In Part 2, you learned that text vectorization is vital for any subsequent classification task. You also learned that the bag-of-words approach, with tf-idf, is a simple and quite efficient method, but it has several shortcomings:
Context and meaning is lost.
The document-term matrix is large and sparse.
Vectorization is relative to the corpus (similar words will have different vectors on another corpus).
In Part 3, we will look at another text vectorization system called word embeddings that will help overcome these shortcomings!
Identify the Benefits of Word Embeddings
In 2013, a new text vectorizing method called embeddings took NLP by storm. An embedding technique called Word2vec was born, soon to be followed by GloVe and fastText.
These new text vectorization techniques solved the inherent shortcomings of tf-idf.

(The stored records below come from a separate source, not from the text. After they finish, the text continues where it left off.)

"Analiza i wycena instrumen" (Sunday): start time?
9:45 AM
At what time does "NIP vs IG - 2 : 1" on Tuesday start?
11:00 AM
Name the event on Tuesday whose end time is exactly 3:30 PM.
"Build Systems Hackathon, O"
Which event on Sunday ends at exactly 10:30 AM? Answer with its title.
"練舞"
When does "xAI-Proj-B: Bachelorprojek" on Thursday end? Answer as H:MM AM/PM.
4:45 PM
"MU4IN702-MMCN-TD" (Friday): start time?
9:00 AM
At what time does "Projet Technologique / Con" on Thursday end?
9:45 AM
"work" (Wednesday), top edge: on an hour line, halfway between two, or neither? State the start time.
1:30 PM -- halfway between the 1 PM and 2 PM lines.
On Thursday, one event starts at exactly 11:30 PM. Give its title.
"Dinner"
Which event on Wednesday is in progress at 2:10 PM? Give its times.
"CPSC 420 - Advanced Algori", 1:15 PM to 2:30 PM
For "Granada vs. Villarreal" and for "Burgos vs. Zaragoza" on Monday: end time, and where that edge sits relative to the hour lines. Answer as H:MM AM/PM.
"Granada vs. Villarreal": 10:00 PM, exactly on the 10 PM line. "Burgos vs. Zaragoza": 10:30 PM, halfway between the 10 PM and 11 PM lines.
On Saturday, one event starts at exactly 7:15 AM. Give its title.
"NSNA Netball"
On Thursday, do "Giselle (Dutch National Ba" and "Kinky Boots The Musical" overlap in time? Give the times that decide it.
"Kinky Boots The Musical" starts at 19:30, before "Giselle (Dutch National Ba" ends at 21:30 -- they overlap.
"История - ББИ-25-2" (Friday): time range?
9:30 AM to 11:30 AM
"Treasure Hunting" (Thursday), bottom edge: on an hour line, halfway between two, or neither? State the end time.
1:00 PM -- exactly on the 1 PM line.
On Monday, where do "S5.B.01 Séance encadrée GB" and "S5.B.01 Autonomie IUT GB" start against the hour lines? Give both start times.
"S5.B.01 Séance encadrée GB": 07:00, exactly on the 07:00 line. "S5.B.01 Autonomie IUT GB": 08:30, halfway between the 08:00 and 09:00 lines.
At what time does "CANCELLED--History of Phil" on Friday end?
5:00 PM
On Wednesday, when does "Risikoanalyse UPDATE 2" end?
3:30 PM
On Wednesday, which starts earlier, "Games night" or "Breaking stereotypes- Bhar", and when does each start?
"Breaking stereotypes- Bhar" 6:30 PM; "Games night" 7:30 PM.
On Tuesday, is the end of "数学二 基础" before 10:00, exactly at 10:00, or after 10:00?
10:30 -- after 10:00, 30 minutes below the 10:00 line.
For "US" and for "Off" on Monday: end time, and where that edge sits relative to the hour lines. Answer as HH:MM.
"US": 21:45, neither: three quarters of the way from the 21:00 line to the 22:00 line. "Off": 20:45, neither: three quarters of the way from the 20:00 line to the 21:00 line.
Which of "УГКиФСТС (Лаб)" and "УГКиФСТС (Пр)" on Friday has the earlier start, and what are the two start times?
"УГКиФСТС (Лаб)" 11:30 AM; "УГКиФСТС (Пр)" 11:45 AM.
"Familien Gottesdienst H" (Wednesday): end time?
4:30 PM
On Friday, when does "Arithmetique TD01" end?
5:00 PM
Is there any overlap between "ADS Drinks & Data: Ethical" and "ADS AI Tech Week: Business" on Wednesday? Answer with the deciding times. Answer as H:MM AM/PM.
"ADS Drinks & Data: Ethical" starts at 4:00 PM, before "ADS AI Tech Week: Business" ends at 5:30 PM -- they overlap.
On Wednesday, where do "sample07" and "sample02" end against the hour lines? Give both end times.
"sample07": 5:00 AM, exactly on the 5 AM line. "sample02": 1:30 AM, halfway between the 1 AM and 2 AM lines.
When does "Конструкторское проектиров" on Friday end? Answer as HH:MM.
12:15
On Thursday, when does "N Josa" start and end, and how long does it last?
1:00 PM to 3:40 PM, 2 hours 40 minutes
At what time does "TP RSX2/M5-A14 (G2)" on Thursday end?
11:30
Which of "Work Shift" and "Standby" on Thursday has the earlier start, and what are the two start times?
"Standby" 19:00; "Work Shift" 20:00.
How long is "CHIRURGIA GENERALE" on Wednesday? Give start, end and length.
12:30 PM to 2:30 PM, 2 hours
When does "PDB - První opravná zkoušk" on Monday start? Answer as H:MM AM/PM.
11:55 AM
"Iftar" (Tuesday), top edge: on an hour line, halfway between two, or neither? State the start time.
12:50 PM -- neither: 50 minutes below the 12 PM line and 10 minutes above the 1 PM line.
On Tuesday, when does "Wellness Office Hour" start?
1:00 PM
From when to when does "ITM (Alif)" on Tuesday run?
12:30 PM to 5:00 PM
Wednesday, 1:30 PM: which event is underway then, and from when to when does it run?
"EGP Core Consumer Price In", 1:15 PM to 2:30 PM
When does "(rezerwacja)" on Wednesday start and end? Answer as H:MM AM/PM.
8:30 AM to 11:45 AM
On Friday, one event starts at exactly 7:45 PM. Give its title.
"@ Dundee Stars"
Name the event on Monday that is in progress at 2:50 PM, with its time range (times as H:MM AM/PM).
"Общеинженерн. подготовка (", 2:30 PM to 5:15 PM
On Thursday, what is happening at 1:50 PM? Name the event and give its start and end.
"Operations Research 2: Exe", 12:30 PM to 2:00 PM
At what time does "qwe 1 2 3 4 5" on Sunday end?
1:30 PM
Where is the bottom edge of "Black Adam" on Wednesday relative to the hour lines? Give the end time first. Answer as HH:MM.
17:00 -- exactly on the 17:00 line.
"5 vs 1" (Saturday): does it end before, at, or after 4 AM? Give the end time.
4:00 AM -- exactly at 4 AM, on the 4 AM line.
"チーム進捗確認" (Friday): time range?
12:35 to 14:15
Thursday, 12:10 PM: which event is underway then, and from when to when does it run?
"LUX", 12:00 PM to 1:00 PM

They also somehow managed to retain semantic similarity between words, meaning that these vectors can recognize the meaning of a word and determine its similarity to others. Let's explore further:
1. They Retain Semantic Similarity
As mentioned, one of the most remarkable properties of embeddings is their ability to capture the semantic relationship between words. For example:
A hammer and pliers are both tools. Since they are related or similar in meaning, their vectors will be near one another. Similar to the words apple and pear or truck and vehicle.
When visualizing word vectors in a 2D space, similar words are grouped in the same regions. The figure below shows the five most similar words: Paris, London, Moscow, Twitter, Facebook, pizza, fish, train, and car, according to Word2vec embeddings.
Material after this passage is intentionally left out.